Again, the additional assessment of regional myocardial function adds to diagnostic accuracy. Typically, longitudinal LV function assessed by strain rate imaging is markedly reduced. Interestingly, systolic strain rate peaks very early during the isovolumetric contraction period, and systolic longitudinal strain is very low ( Figure 3 ). In marked difference to all other hypertrophic diseases, cardiac amyloidosis is the disease in which longitudinal function is most homogeneously reduced and is usually <10%. Only the apical LV segments occasionally present with preserved longitudinal function. In a recent prospective study of patients with biopsy-proven light-chain amyloidosis, tissue velocity, strain, and strain rate were determined at the base, mid, and apical segments in two apical views. A significant difference in measurements was seen between these levels, but on multivariate analysis, only mean LV basal strain was an independent predictor of both cardiac and overall deaths.
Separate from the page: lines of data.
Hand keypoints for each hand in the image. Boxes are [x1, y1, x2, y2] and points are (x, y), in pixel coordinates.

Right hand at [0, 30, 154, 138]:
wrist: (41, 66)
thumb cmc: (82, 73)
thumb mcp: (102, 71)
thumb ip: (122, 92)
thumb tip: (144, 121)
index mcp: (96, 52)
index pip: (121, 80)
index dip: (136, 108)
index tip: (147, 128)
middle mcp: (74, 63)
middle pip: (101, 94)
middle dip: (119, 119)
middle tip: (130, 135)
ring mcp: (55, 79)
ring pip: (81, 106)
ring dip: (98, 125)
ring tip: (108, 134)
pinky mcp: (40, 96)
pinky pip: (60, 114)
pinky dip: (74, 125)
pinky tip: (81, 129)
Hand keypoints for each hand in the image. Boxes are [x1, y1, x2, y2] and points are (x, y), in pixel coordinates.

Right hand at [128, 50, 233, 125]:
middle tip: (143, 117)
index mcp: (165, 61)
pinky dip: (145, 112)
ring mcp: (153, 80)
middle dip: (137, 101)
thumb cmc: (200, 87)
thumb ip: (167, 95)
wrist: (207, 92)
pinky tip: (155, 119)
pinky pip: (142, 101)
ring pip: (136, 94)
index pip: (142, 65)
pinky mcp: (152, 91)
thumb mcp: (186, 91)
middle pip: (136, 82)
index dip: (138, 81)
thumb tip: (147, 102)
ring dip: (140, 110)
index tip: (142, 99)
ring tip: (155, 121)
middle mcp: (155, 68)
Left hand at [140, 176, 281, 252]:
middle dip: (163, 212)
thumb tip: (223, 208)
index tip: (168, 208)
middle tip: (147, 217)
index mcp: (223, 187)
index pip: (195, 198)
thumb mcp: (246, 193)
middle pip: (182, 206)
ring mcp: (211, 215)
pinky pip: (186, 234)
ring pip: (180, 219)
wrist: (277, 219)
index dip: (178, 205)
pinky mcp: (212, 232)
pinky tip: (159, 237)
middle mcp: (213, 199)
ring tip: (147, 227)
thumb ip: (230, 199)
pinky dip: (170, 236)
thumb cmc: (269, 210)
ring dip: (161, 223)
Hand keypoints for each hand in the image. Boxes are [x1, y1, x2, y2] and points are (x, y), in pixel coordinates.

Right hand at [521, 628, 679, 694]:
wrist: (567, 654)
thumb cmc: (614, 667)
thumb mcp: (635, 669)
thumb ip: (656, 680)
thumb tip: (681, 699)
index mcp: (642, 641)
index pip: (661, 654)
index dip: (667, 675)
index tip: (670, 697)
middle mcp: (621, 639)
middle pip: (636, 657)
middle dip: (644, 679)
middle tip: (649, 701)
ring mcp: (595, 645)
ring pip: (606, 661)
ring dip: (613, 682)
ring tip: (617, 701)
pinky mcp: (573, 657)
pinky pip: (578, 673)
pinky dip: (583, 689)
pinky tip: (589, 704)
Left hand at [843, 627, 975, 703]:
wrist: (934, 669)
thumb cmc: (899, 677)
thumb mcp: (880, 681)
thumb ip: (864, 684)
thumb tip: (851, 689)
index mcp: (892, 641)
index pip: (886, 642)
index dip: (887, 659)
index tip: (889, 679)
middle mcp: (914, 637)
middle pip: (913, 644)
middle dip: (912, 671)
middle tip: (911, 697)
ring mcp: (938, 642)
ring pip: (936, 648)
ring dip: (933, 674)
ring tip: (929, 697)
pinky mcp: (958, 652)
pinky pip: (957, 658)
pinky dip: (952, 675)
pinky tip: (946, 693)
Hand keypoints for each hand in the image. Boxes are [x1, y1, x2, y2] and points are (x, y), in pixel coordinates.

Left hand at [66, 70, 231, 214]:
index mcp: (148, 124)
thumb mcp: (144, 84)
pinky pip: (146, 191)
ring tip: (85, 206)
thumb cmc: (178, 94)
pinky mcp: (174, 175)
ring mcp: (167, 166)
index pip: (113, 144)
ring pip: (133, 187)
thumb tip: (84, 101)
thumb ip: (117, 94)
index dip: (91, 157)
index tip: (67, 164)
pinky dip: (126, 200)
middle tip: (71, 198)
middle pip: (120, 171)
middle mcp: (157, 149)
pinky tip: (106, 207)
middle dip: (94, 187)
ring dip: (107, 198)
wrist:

In some patients (especially in very early disease stages), the diagnosis of cardiac amyloidosis remains equivocal even after careful echocardiographic examination and may thus be confirmed by endomyocardial biopsy.
Friedreich’s Ataxia
Friedreich’s ataxia is an autosomal recessive neurodegenerative disease caused by an intronic GAA triplet repeat expansion. This leads to a defect in the gene encoding for the mitochondrial protein frataxin, resulting in mitochondrial dysfunction. In the heart, this mitochondrial respiratory dysfunction leads to cellular hypertrophy, diffuse fibrosis, and focal myocardial necrosis. Myocardial involvement in Friedreich’s ataxia is well documented, with the most common cardiac finding being LV hypertrophy. Clinical signs of cardiac involvement typically occur late in the course of the disease, but heart failure accounts for >50% of deaths from this disease. The typical pattern is that of concentric LV hypertrophy with an end-diastolic wall thickness of no more than 15 mm and no outflow tract obstruction. In addition, a sparkling, granular texture comparable with that of cardiac amyloidosis is seen also in most patients with Friedreich’s ataxia ( Figure 4 , Video 3 ; view video clip online). Global systolic function is preserved in most patients, and only end-stage patients develop reduced ejection fractions with global hypokinesia and slightly dilated left ventricles. Of note, because the increase in LV wall thickness develops quite rapidly, most patients with hypertrophy have normal diastolic function. Assessment of regional function by strain rate imaging reveals only mildly reduced longitudinal parameters ( Figure 4 ). The two latter features may be used to discern Friedreich’s ataxia from cardiac amyloidosis. Electrocardiography is usually not diagnostic helpful because both signs for LV hypertrophy and low voltage on electrocardiography are infrequent.
The combination of neurologic ataxia and HCM is pathognomonic for the disease. However, in every patient suspected for Friedreich’s ataxia, the diagnosis should be confirmed by genetic blood testing to guide counseling of relatives.